The Ethical Backbone of AI-Powered Business Intelligence: Bias, Fairness, and Transparency
DOI:
https://doi.org/10.32996/jcsts.2025.7.5.85Keywords:
Ethical AI, Business Intelligence, Data Quality, Algorithmic Fairness, Trust BuildingAbstract
The ethical implementation of artificial intelligence in business intelligence systems represents a critical intersection of technological advancement and moral responsibility. As organizations increasingly integrate AI-driven decision-making processes, the imperative for robust ethical frameworks becomes paramount. The focus on data quality, fairness mechanisms, and transparency protocols emerges as essential components for building trustworthy AI systems.

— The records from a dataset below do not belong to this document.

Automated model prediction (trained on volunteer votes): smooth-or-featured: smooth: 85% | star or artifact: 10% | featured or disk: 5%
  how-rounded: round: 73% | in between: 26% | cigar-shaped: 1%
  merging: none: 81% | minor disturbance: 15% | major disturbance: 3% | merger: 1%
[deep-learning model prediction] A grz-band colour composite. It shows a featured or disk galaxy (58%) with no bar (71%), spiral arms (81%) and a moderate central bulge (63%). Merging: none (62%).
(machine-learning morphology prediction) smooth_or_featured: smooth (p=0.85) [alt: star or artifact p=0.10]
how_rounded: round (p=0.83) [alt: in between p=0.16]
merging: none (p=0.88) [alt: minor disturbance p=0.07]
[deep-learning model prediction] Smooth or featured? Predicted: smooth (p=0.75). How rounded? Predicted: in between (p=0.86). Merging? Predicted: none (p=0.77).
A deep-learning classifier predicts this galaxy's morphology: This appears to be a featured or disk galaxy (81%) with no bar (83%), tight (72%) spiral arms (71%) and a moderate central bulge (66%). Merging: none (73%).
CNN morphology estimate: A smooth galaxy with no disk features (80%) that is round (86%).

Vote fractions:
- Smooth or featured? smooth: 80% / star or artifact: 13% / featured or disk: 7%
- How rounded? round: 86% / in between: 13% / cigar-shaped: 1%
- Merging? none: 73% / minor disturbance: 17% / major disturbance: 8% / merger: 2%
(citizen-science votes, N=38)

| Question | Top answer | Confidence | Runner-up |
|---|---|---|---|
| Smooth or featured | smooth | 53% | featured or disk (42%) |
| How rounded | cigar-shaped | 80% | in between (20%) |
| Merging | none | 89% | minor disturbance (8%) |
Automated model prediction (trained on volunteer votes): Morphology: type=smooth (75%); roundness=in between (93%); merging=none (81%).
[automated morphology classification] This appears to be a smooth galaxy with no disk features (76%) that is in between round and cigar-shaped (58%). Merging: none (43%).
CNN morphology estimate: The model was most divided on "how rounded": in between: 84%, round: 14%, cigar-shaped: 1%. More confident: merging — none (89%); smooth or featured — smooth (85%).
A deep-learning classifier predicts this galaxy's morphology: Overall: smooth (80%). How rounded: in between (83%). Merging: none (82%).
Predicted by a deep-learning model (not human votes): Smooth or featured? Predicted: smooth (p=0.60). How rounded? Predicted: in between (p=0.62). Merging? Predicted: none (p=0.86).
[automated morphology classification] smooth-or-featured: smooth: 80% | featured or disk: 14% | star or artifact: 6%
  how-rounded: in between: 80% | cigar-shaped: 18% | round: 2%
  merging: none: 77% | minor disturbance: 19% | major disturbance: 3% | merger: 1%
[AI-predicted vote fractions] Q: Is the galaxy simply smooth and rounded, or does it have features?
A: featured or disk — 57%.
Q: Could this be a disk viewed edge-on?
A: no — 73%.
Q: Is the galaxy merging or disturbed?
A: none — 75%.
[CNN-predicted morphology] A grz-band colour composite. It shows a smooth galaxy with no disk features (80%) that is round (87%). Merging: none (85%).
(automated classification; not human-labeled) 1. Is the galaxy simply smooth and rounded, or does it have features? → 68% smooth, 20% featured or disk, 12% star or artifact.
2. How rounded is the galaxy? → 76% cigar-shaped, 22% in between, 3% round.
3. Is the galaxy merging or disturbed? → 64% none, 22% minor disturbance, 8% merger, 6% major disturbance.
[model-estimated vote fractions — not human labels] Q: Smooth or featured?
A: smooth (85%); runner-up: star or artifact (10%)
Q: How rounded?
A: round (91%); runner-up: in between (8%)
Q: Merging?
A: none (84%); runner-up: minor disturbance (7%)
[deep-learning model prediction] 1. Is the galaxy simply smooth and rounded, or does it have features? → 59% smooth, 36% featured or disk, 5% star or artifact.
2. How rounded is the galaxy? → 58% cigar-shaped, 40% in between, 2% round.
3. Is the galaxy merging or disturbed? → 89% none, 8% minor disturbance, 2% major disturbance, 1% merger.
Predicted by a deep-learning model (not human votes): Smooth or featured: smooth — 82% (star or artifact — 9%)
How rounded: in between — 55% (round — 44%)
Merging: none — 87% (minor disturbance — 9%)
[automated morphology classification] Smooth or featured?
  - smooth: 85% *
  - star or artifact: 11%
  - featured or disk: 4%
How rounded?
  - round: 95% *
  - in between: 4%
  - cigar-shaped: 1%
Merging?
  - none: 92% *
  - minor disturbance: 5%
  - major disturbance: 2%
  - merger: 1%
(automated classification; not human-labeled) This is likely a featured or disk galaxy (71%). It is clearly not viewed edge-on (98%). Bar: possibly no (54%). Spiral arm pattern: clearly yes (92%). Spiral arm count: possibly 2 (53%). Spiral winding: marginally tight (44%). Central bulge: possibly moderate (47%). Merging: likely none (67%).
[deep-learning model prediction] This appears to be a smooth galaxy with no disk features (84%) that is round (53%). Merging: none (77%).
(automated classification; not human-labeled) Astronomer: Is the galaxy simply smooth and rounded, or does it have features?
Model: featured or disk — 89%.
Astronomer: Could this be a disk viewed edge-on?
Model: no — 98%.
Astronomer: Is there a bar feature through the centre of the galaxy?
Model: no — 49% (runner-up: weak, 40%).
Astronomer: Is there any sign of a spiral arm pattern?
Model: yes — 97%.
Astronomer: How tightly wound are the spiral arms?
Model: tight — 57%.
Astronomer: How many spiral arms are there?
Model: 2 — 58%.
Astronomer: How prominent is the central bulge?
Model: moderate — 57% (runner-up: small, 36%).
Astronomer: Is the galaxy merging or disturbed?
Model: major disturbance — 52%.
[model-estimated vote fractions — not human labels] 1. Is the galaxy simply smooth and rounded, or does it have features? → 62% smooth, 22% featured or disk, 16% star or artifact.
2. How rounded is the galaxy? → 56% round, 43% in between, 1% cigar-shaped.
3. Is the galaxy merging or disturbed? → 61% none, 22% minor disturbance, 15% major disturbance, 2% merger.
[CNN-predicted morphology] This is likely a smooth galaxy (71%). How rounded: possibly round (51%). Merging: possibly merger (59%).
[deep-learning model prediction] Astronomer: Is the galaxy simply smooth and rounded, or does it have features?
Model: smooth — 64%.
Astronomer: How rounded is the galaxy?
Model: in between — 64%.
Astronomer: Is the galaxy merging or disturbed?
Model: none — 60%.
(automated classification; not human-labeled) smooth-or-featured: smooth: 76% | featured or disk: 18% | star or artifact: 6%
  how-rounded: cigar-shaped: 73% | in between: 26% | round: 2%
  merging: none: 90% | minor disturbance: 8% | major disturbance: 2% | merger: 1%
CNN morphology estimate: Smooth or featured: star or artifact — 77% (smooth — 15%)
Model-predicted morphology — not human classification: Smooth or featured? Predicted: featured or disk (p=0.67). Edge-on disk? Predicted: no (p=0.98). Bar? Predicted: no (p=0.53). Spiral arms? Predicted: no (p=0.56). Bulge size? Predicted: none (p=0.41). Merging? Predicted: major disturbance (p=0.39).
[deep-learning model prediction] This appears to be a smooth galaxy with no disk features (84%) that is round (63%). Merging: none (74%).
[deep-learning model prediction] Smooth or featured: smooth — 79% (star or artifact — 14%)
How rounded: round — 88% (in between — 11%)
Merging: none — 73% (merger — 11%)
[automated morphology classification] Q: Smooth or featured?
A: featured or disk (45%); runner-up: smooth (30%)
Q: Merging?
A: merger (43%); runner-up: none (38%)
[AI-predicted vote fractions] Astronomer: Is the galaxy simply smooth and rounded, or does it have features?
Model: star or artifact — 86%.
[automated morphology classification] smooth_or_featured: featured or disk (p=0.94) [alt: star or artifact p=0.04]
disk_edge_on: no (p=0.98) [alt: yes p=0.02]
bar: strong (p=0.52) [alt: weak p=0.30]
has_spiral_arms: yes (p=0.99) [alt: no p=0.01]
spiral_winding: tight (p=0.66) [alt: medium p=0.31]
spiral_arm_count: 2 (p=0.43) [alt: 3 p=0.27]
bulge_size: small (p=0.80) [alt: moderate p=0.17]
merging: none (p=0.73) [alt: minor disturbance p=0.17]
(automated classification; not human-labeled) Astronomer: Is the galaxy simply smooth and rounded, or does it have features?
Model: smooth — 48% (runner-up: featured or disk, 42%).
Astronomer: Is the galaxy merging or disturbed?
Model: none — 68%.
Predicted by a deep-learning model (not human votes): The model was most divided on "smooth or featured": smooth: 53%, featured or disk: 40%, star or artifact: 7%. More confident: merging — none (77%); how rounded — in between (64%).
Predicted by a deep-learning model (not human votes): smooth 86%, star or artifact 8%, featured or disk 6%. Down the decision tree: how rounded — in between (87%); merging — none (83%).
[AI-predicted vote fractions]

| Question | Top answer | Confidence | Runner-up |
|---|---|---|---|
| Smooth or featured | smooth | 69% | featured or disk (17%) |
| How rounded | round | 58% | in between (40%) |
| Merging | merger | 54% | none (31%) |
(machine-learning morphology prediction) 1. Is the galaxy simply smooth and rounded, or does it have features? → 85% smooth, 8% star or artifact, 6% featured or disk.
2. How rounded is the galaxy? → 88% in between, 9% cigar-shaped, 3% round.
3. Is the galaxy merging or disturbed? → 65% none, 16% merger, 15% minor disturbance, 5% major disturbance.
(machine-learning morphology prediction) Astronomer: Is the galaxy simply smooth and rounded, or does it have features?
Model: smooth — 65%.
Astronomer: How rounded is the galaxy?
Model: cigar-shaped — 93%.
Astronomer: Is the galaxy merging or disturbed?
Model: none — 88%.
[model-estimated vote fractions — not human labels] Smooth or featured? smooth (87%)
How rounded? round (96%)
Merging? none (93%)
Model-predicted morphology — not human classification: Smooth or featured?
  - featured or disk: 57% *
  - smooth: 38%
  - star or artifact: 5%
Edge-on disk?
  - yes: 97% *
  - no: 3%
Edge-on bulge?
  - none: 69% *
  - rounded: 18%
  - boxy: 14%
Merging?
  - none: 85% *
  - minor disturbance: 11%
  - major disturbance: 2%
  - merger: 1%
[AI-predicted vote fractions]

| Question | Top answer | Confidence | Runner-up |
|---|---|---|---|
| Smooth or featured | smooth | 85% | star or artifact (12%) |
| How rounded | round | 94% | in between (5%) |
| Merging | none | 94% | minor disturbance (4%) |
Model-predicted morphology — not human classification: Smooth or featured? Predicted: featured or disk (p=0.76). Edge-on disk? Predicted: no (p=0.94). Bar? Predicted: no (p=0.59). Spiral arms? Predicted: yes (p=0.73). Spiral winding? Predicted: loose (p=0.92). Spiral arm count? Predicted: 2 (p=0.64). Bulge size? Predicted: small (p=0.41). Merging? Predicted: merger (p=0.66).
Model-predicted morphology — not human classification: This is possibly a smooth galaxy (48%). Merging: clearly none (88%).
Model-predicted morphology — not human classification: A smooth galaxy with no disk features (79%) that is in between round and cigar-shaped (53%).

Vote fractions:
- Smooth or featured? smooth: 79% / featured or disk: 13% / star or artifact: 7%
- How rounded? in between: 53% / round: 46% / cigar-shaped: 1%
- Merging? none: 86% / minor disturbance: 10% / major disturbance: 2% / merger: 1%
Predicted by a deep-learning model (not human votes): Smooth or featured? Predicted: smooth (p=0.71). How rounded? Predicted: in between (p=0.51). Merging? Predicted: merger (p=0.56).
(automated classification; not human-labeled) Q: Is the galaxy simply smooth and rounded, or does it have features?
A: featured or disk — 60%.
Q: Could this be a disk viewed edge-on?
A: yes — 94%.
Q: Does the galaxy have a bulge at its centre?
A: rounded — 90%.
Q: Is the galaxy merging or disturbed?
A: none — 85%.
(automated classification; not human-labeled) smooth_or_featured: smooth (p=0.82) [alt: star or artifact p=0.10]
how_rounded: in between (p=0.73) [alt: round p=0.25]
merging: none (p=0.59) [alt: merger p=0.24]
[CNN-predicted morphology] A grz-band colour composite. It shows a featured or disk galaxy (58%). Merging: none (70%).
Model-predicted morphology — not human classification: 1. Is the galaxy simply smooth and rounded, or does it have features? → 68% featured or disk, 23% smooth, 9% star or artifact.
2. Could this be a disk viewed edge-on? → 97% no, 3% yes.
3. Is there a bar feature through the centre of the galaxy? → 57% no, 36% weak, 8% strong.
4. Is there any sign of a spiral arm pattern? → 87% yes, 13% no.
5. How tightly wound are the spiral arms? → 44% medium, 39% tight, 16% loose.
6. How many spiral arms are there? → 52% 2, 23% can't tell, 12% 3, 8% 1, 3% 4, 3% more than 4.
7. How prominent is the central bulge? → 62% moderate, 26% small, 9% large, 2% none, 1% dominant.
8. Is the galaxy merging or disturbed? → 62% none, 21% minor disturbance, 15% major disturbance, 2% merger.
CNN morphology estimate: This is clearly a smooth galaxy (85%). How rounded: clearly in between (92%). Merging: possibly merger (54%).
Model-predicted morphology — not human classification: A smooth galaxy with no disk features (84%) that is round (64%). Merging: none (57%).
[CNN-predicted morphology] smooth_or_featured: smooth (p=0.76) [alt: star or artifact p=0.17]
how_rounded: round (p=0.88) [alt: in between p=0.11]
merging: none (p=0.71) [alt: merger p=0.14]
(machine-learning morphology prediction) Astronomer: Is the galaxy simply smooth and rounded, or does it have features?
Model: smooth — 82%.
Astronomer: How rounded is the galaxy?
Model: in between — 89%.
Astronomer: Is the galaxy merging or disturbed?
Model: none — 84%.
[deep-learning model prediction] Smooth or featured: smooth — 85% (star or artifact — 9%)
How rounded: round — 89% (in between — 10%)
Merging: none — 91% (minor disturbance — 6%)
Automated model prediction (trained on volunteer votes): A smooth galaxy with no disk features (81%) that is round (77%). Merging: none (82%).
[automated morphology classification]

Organizations face complex challenges in maintaining data integrity while addressing inherent biases that can perpetuate societal inequities. The implementation of comprehensive monitoring systems, coupled with structured governance frameworks, enables businesses to detect and mitigate potential ethical concerns proactively. Through the establishment of clear communication channels and accountability measures, organizations can foster public trust while ensuring compliance with evolving regulatory standards. The integration of explainable AI techniques and documented impact assessments further strengthens the ethical backbone of AI implementations, leading to improved stakeholder engagement and sustainable technological advancement in the business intelligence landscape.